Their aircraft have legendary names: Laird, Swallow, Travel Air, Beech, Cessna, Stearman, Longren & Alexander, Lincoln & Roos, American Eagle, Weaver & WACO, Howard, Rearwin, Funk, Porterfield, and on and on. Curtiss-Wright bought factories here. In 1929, Al and Art Mooney set up shop in Wichita's old Burton Stock Car factory (the same old converted railroad-car factory which had brought Clyde Cessna to town, and had inaugurated Lloyd Stearman's company). Here they would build the Culver Cadet (the first popular light, light retractable), and ultimately their first "Mooney." Others would come and go, including a visiting metal-plane engineer named William B. Stout, who worked briefly on an unsuccessful attempt to build a stainless-steel monoplane across the road from Travel Air. He was more successful back home in Detroit with the Stout Metal Airplane Company, building a triple-engined airliner that became the legendary Ford TriMotor.

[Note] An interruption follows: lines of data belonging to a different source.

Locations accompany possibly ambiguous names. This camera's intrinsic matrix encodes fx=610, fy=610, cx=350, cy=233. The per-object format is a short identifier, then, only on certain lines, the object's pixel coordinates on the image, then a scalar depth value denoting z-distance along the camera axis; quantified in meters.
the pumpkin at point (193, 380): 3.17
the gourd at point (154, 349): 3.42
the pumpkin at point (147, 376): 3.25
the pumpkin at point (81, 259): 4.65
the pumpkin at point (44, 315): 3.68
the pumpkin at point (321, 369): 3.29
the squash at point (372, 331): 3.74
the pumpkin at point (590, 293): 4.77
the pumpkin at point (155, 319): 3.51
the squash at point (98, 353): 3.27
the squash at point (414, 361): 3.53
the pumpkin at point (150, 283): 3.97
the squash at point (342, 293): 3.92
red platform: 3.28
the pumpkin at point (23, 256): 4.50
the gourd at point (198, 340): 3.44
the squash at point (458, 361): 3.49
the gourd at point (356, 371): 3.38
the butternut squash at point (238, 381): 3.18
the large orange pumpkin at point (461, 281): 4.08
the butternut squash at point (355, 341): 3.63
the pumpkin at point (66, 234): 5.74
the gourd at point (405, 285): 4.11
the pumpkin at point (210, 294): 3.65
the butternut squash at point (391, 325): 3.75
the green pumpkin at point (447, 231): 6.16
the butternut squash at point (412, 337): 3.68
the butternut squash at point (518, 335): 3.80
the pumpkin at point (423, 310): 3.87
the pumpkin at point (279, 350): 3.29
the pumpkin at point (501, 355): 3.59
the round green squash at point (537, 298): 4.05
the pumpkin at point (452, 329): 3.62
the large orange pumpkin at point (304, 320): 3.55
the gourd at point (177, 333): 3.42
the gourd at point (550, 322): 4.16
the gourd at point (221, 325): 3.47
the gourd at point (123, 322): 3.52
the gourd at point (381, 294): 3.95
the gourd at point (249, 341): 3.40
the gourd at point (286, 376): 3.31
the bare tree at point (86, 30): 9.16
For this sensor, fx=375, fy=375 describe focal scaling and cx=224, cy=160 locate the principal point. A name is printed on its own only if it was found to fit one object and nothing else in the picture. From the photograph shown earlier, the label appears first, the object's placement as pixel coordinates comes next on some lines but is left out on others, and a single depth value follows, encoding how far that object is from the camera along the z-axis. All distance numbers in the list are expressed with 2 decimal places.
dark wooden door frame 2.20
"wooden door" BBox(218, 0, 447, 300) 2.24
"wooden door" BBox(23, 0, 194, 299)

In the war years to come, the Great Plains would become the perfect inland hiding place to move America's defense industries -- including aircraft factories -- well out-of-range of enemy attack. America's warplanes proliferated on the Great Plains as major factories of Boeing, North American, Consolidated, Douglas, Allison, and Pratt&Whitney sprung up. Consolidated's B-24 Liberator heavy bomber, the most numerous American aircraft of the war, was largely built at plants in Tulsa, Dallas and Ft. Worth, under various manufacturers.

Kansas, alone, produced one out of every eight American military planes during the war, including over 40% of the nation's very heavy bombers, and a third of its medium bombers. In Kansas City, most of North American's B-25 Mitchell bombers were taking shape -- up to 13 a day. To the southwest, 150 miles, in Wichita, Boeing built most of the B-29 Superfortress bombers which would incinerate the cities of Japan. Cessna also built 750 troop-transport invasion gliders (towed behind transports to battle areas, and released, carrying a dozen soldiers each), and Kansas City's Commonwealth Aircraft built twice as many of them.

Boeing-Wichita also built nearly all of the military's primary trainers (10,000+ Stearman Kaydets), while Cessna and Beech built the twin-engined advanced trainers which trained most of America's bomber crews. And at newly-created military air bases all across the plains, bombers were tested and their crews were trained -- probably about half of all U.S. heavy bomber crews -- many of them in bombers built on the Great Plains.

After the war, the plains states' massive aviation-manufacturing over-capacity would give birth to Aero Commander, Helio, Bell Helicopter, General Dynamics, LTV (Ling-Temco-Vought) and LearJet -- and even short-lived factories for Piper, Bede (where a young chief engineer, Burt Rutan, helped develop the BD-5), and Italy's Piaggio Avanti pusher turboprop. Here, too, have been revivals of the the Great Lakes biplane, the Ercoupe and the Luscombe Sedan -- and the birth of countless homebuilts, kitplanes and ultralights.

Today, aircraft-manufacturing remains one of the great industries of Oklahoma, Texas and the rest of the Great Plains. Employing as many as 60,000 Kansans at a time -- in aircraft, engine and avionics factories, maintenance shops, airlines, airports and Air Force bases, research centers and schools -- aviation is the second-biggest industry in Kansas, after agriculture.

In Wichita, alone -- labeled by an early aviation trade organization as the "Air Capital" of the U.S. -- five major aircraft manufacturers (Boeing, Cessna, Raytheon, Bombardier/Learjet, and Airbus) and their local subcontractors, generally employ over 40,000 Wichitans. Nearby Augusta is home to the U.S. distributor (and assembler) of Australia's composite/canard Eagle 150B, and Strother field, a half hour south, is home to one of General Electric's main jet-engine facilities. No city on earth has built more of the world's airplanes -- over a quarter of a million flying machines since Clyde Cessna first put one together in the Burton Car Works factory, over 85 years ago.

Of course, no one knows for sure exactly how many have been built in the Air Capital city, let alone in the rest of Kansas. And one can only wonder how many aircraft have been built across the Great Plains -- from Texas to North Dakota -- since Clyde Cessna became the first man to build and fly a plane on the Great Plains (near Enid, Oklahoma), over 90 years ago.